### What is being asked
Please write out the line containing "Quick job: Read" and each line after it through the end of the data, exactly, and nothing else.

### Dataset entries
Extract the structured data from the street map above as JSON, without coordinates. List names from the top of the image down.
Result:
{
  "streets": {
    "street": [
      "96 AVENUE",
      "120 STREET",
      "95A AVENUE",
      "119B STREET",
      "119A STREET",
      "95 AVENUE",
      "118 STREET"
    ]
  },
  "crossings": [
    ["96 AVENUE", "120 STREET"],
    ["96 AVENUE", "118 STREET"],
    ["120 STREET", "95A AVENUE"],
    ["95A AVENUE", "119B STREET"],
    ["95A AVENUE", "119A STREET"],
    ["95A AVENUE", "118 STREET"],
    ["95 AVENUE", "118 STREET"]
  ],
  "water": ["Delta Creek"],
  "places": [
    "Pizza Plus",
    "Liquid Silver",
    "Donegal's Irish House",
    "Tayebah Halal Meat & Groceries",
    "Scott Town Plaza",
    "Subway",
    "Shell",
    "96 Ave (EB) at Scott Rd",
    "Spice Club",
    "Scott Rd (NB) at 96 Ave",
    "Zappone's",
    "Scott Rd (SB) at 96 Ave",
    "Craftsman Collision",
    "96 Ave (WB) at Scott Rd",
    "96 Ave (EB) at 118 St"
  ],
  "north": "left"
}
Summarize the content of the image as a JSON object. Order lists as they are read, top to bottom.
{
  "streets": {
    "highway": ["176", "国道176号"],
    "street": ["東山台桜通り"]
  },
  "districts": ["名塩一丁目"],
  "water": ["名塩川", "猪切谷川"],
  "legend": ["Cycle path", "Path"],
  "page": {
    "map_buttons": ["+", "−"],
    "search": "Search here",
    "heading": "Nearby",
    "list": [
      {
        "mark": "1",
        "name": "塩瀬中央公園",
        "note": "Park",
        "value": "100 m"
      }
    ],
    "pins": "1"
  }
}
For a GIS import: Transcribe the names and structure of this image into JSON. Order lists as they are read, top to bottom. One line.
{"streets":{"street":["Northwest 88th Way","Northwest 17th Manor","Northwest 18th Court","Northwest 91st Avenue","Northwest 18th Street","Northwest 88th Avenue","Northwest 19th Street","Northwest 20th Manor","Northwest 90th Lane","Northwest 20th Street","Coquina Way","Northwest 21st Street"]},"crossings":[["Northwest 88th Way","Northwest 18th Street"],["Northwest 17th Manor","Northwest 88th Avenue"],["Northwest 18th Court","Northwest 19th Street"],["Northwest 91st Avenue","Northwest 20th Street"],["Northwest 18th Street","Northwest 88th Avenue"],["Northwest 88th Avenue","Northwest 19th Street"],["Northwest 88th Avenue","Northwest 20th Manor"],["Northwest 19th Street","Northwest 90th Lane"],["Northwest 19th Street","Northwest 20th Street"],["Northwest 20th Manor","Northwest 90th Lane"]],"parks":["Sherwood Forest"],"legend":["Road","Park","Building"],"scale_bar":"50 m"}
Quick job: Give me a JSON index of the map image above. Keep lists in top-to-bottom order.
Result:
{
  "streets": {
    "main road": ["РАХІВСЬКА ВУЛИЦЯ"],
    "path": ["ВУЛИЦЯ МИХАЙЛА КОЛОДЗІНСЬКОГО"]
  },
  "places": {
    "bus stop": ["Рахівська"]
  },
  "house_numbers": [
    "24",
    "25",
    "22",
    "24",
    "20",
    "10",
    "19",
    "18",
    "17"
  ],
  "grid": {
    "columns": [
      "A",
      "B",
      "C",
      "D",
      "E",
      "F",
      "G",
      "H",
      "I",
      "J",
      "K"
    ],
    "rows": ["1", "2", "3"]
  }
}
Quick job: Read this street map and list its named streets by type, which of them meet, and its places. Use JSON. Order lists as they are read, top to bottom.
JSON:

### Output of the exercise
Quick job: Read this street map and list its named streets by type, which of them meet, and its places. Use JSON. Order lists as they are read, top to bottom.
JSON:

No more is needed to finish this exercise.